■ 작업 목표: 데이터의 시작부터 "HET IS FEEST!"가 들어 있는 줄까지를 수정해 다시 쓰십시오. "Артикул" 부분만 "Код товара"(으)로 바꾸고 나머지는 그대로 두십시오.

■ 데이터 영역:
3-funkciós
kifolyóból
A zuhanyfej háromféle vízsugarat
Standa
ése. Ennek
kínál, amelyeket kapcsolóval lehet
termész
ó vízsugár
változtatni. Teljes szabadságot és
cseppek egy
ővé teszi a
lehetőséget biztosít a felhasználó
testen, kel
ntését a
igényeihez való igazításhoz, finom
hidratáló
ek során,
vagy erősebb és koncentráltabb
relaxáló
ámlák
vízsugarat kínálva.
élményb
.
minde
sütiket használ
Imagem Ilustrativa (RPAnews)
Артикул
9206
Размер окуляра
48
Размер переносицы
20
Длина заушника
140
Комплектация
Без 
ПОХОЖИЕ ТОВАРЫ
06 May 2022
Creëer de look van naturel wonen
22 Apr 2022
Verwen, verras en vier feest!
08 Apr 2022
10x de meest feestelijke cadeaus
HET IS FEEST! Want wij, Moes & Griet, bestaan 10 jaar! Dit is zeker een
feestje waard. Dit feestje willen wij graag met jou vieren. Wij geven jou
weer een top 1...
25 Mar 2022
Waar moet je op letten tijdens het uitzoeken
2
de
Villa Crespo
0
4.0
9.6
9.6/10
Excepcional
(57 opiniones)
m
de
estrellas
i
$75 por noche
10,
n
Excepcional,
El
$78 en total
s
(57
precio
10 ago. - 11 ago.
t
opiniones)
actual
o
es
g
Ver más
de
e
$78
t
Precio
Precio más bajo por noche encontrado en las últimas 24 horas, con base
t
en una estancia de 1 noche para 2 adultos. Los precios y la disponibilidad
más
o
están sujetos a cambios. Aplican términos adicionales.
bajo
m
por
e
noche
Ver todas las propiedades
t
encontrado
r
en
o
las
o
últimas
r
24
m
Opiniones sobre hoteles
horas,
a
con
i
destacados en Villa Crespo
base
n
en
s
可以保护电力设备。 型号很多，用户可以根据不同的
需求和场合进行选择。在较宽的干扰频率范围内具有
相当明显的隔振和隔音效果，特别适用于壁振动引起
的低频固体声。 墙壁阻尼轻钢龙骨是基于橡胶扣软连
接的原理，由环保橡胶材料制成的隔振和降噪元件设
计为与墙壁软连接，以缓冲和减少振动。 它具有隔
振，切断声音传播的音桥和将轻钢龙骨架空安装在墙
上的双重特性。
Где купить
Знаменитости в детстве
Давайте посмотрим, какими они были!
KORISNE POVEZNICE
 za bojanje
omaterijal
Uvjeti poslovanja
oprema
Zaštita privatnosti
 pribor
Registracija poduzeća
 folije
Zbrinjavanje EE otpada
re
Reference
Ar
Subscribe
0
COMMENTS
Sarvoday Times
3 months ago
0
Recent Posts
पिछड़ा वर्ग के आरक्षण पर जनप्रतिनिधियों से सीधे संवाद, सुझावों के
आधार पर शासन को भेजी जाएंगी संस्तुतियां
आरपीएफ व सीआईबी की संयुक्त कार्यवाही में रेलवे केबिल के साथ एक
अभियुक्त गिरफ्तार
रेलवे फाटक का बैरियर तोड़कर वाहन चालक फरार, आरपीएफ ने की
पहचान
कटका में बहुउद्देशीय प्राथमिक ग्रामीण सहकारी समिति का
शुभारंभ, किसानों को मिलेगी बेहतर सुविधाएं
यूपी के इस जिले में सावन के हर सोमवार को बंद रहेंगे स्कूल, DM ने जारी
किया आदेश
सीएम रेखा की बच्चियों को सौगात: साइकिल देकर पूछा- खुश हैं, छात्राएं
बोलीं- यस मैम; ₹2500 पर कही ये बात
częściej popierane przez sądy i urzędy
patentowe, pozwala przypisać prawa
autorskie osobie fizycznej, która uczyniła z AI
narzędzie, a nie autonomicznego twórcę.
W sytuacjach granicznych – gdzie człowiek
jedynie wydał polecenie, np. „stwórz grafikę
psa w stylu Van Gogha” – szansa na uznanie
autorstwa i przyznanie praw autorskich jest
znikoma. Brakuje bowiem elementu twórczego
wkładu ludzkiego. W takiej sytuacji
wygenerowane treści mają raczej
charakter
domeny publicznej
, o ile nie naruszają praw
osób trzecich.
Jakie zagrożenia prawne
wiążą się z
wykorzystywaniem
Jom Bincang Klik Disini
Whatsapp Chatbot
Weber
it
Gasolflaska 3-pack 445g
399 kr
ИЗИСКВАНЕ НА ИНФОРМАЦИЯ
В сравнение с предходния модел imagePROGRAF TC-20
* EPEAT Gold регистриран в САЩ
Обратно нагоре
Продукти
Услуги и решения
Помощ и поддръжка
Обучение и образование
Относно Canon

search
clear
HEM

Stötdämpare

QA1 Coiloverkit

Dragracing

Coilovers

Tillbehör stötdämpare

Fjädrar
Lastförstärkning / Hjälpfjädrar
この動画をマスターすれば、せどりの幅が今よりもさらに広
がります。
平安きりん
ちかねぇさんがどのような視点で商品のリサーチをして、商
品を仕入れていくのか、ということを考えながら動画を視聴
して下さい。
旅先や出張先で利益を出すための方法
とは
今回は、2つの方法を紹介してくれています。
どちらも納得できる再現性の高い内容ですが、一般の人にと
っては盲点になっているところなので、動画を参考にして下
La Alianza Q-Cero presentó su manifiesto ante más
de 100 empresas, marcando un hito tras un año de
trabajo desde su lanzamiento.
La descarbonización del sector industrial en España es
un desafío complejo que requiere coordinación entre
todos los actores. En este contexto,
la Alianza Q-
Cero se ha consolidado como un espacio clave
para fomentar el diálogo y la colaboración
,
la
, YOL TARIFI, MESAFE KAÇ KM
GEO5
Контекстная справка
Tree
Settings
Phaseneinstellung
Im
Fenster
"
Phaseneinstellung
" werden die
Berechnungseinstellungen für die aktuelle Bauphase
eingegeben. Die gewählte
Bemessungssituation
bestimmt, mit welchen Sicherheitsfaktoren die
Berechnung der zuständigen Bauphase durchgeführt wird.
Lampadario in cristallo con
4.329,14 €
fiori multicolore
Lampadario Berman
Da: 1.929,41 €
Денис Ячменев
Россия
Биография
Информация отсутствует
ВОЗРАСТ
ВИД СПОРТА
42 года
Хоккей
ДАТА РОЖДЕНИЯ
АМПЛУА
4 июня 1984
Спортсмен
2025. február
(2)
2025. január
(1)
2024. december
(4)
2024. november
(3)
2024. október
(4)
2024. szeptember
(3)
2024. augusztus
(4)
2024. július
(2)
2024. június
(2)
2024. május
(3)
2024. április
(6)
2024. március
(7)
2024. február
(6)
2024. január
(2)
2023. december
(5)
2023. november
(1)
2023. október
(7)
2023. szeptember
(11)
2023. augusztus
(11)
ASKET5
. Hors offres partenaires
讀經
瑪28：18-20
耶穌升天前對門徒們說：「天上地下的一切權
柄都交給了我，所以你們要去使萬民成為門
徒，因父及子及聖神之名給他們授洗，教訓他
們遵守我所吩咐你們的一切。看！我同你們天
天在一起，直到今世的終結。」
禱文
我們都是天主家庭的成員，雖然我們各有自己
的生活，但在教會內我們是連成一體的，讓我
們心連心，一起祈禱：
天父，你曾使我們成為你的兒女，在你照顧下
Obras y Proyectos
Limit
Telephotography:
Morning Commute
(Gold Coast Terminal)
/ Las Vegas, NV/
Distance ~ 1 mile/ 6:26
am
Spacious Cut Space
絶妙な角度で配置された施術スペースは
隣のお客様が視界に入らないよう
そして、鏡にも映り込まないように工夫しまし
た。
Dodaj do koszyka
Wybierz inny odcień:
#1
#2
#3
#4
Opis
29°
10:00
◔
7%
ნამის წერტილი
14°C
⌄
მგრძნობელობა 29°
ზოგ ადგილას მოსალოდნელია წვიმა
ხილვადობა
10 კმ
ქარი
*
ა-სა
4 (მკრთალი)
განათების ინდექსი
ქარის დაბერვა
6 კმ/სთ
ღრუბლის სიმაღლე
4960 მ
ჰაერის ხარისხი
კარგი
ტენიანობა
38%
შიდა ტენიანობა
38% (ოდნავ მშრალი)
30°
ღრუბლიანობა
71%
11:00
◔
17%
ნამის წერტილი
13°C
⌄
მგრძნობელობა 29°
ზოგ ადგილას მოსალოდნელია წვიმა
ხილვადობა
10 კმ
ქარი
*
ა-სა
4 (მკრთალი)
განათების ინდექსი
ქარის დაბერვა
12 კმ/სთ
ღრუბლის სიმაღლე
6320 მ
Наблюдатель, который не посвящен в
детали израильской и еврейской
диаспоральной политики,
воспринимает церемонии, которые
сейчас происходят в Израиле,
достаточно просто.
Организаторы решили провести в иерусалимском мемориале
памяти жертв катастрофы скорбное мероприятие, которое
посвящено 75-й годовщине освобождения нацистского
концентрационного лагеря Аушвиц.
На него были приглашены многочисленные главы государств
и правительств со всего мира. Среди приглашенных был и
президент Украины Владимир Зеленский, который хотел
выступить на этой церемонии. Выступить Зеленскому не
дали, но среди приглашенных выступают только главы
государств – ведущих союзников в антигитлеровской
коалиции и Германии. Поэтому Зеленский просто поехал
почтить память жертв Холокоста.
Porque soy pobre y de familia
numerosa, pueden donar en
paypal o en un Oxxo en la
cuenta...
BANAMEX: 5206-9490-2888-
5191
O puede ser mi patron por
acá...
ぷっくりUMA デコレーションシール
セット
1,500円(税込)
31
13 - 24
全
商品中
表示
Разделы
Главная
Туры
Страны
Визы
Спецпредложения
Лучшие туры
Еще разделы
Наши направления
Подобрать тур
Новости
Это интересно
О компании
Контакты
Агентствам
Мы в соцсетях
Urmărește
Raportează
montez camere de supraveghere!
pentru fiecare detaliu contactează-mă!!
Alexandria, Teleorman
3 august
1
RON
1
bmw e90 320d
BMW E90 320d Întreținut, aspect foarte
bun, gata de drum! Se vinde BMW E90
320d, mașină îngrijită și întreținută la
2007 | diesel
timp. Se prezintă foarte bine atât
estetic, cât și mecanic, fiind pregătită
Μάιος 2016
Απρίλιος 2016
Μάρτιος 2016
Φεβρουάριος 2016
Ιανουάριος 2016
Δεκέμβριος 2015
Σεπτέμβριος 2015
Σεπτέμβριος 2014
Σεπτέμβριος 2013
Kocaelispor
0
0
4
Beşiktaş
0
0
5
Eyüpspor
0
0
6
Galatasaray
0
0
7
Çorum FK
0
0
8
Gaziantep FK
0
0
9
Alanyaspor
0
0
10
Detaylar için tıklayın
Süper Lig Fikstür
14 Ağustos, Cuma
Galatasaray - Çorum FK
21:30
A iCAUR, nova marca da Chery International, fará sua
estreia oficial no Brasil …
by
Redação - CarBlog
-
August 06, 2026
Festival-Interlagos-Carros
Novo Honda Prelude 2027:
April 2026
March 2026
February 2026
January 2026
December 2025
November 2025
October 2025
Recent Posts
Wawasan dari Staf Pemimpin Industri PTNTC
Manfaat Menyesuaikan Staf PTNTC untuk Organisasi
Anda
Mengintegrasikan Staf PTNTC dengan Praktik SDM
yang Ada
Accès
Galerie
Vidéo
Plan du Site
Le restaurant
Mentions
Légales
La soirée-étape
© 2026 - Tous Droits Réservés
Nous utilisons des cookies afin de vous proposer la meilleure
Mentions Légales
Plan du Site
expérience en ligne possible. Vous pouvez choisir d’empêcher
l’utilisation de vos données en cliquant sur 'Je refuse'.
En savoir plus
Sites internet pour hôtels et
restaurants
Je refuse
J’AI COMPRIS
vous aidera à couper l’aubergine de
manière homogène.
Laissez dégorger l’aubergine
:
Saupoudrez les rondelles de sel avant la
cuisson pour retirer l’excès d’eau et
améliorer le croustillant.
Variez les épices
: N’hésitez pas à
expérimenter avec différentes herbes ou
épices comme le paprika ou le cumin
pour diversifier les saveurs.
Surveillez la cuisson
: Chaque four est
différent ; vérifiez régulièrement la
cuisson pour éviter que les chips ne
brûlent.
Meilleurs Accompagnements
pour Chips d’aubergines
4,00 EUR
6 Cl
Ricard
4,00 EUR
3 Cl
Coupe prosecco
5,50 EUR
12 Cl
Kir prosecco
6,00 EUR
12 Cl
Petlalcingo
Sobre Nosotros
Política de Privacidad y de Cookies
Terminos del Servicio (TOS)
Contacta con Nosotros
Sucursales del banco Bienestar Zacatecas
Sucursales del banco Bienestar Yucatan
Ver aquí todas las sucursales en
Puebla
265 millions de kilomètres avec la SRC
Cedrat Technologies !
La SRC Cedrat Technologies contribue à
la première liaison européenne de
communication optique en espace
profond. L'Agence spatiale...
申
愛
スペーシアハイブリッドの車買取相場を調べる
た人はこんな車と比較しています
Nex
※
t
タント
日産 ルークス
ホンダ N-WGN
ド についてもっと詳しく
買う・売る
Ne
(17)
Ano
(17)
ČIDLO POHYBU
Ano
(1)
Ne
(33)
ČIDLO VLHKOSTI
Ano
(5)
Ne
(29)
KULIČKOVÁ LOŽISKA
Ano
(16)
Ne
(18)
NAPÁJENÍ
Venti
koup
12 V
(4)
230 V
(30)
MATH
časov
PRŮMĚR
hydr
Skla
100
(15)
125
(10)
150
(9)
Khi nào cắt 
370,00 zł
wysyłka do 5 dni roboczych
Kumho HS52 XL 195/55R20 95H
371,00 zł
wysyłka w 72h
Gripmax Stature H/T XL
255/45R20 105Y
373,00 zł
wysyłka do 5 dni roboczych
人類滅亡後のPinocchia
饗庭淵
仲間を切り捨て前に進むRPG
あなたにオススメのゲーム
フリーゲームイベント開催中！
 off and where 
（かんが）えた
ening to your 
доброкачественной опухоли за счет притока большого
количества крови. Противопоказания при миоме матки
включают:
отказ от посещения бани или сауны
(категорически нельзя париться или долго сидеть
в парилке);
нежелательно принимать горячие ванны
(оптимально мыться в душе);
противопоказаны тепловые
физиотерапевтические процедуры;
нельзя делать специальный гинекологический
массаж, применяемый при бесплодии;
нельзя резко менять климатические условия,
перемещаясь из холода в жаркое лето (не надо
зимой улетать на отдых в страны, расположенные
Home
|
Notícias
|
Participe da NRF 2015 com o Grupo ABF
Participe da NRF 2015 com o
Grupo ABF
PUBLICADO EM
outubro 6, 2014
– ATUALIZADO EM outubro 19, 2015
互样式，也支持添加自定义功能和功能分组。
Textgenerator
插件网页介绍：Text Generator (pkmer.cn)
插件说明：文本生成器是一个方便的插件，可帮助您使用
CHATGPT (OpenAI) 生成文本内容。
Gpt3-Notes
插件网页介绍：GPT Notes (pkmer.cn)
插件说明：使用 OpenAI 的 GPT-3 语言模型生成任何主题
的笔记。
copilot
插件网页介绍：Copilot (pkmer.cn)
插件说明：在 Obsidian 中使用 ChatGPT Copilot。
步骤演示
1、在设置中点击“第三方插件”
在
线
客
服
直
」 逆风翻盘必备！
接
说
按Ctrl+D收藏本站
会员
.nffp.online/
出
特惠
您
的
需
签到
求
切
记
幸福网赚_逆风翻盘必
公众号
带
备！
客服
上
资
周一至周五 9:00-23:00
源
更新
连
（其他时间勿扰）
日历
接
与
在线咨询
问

■ 풀이:
3-funkciós
kifolyóból
A zuhanyfej háromféle vízsugarat
Standa
ése. Ennek
kínál, amelyeket kapcsolóval lehet
termész
ó vízsugár
változtatni. Teljes szabadságot és
cseppek egy
ővé teszi a
lehetőséget biztosít a felhasználó
testen, kel
ntését a
igényeihez való igazításhoz, finom
hidratáló
ek során,
vagy erősebb és koncentráltabb
relaxáló
ámlák
vízsugarat kínálva.
élményb
.
minde
sütiket használ
Imagem Ilustrativa (RPAnews)
Код товара
9206
Размер окуляра
48
Размер переносицы
20
Длина заушника
140
Комплектация
Без 
ПОХОЖИЕ ТОВАРЫ
06 May 2022
Creëer de look van naturel wonen
22 Apr 2022
Verwen, verras en vier feest!
08 Apr 2022
10x de meest feestelijke cadeaus
HET IS FEEST! Want wij, Moes & Griet, bestaan 10 jaar! Dit is zeker een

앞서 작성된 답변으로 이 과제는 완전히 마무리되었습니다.